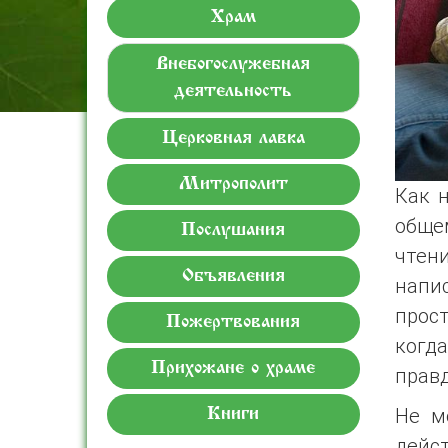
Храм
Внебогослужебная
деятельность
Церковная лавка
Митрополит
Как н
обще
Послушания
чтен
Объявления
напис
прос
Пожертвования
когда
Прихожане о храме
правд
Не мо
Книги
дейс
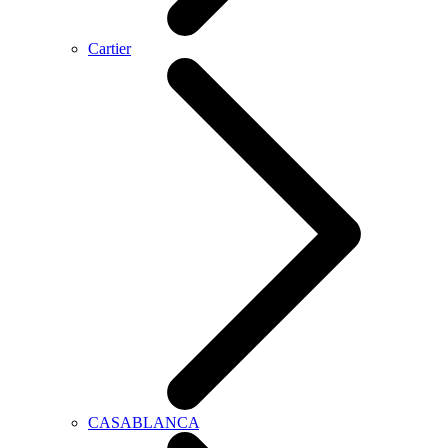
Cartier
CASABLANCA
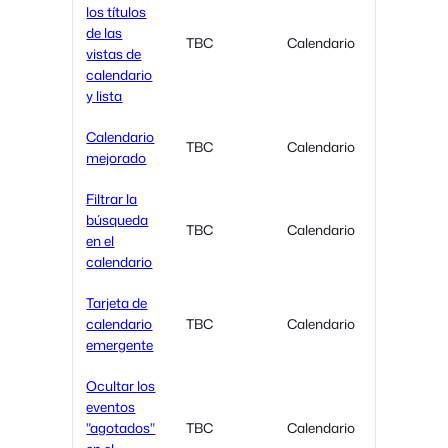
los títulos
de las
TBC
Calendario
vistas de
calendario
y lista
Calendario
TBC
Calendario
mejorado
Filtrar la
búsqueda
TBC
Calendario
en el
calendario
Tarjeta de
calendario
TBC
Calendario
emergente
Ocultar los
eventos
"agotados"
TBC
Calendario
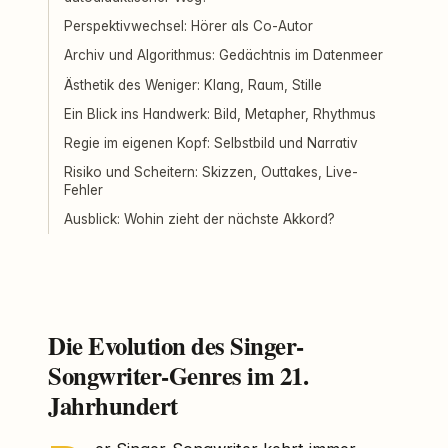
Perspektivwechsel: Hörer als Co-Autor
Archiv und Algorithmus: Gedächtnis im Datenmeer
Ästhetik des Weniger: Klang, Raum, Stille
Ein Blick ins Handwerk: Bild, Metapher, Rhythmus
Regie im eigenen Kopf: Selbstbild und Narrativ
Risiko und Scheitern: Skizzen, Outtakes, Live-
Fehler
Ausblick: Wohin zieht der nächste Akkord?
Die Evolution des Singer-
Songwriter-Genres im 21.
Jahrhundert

...

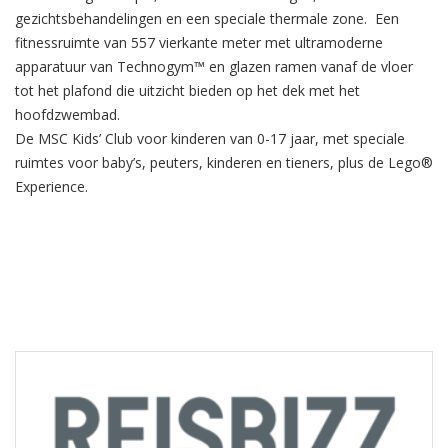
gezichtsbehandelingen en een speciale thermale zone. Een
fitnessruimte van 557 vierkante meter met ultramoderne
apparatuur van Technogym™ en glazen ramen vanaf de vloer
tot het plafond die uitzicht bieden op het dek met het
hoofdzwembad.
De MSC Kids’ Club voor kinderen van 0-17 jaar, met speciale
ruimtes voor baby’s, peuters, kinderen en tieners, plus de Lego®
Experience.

• [Task details] Scan the data for the string "kinderen" and copy each line in which it occurs.

• [Answer box]
De MSC Kids’ Club voor kinderen van 0-17 jaar, met speciale
ruimtes voor baby’s, peuters, kinderen en tieners, plus de Lego®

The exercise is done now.